*** Opening of SOURCE EXTRACT ***
At BPTN – Black Professionals in Tech Network we’re pushing the future of tech forward by creating a space for Black professionals in tech to gather, grow and evolve – all while being a conduit for companies to engage this talent across North America.
We’re here to help Black professionals network, connect with one another, share resources and grow their careers. Our rapidly growing network counts over 50,000 Black professionals. We provide our members with access to mentorship, skill-building opportunities, and a strong peer network to support professional growth and advancement.
Our client is looking for a Data Engineer who will generate value by transforming raw data from a complex array of source systems into user-friendly data assets which will be used by the company’s team of data scientists and insights analysts. You will develop, test, deploy, and maintain software to create complete and accurate data, using a variety of big data platforms, languages and tools, including Hadoop, Spark, Scala, Git and Maven. You will collaborate with a highly talented team of data engineers, data scientists, data architects, and data analysts in order to deliver business value to the organization. You will develop recommendations for new ways to improve data quality throughout the data transformation lifecycle.
*** Close of SOURCE EXTRACT ***
§ **TASK LIST**
A) In the Data Engineer posting, how many Black professionals does the network count?
B) Continue the Data Engineer posting from its last sentence.
*** Opening of DATA BELOW ***
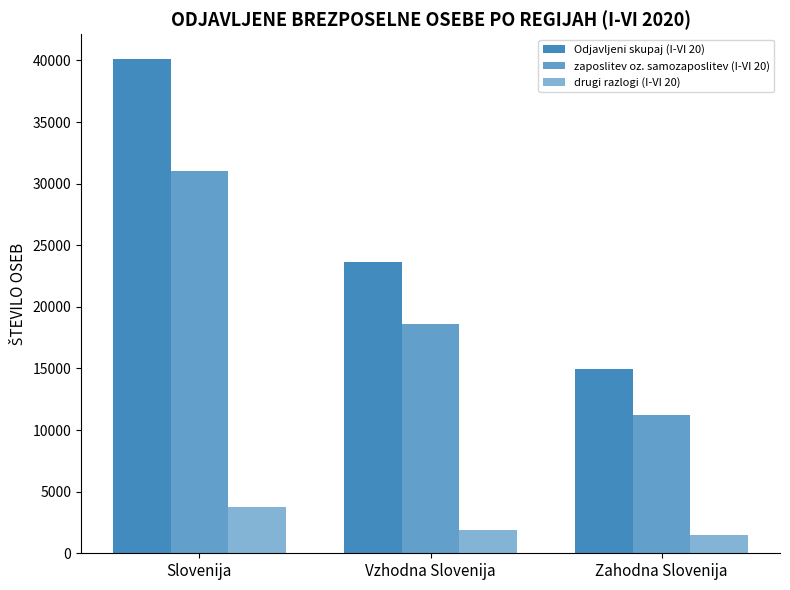

What is the label of the 1st bar from the right?

Zahodna Slovenija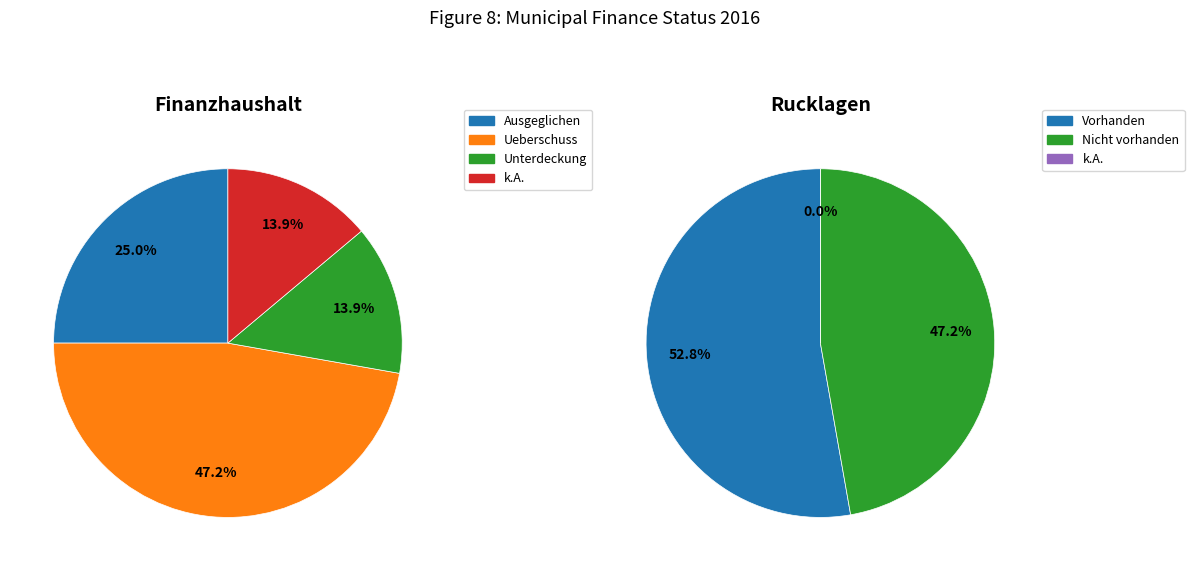

What portion of the pie excludes 35?

96.2%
*** Close of DATA BELOW ***
§ **ANSWER SET**
A) Over 50,000

B)
- Develop, test, and deploy software to generate data assets for use by downstream insight analysts and data scientists
- Work with big data and cloud technologies such as Spark, Hadoop, Hive, S3, EMR, EC2, Lambda, and Kafka
- Work closely with stakeholders to ensure successful data asset design and development
- Join data across multiple data environments, such as HDFS and Data Warehouses, using complex queries
- Use Scala, Spark, GitHub, Maven, Jenkins and Airflow to develop and deploy automated data-producing software packages
- Create software artifacts and patterns for reuse within the enterprise
- Ensure ETL pipelines are produced with the highest quality standards and validated for completeness and accuracy
- Work on a cross-functional Agile team responsible for end-to-end delivery of business needs
- Help develop new solutions for batch and real-time data and analytics use cases
- Help improve data management processes – acquiring, transforming and storing massive volumes of structured and unstructured data
- Work closely with development teams to learn about needs, current processes and to promote best practices.
- Bachelors in Computer Science, Software Engineering, Mathematics, or other STEM majors. Masters/PhD considered an asset.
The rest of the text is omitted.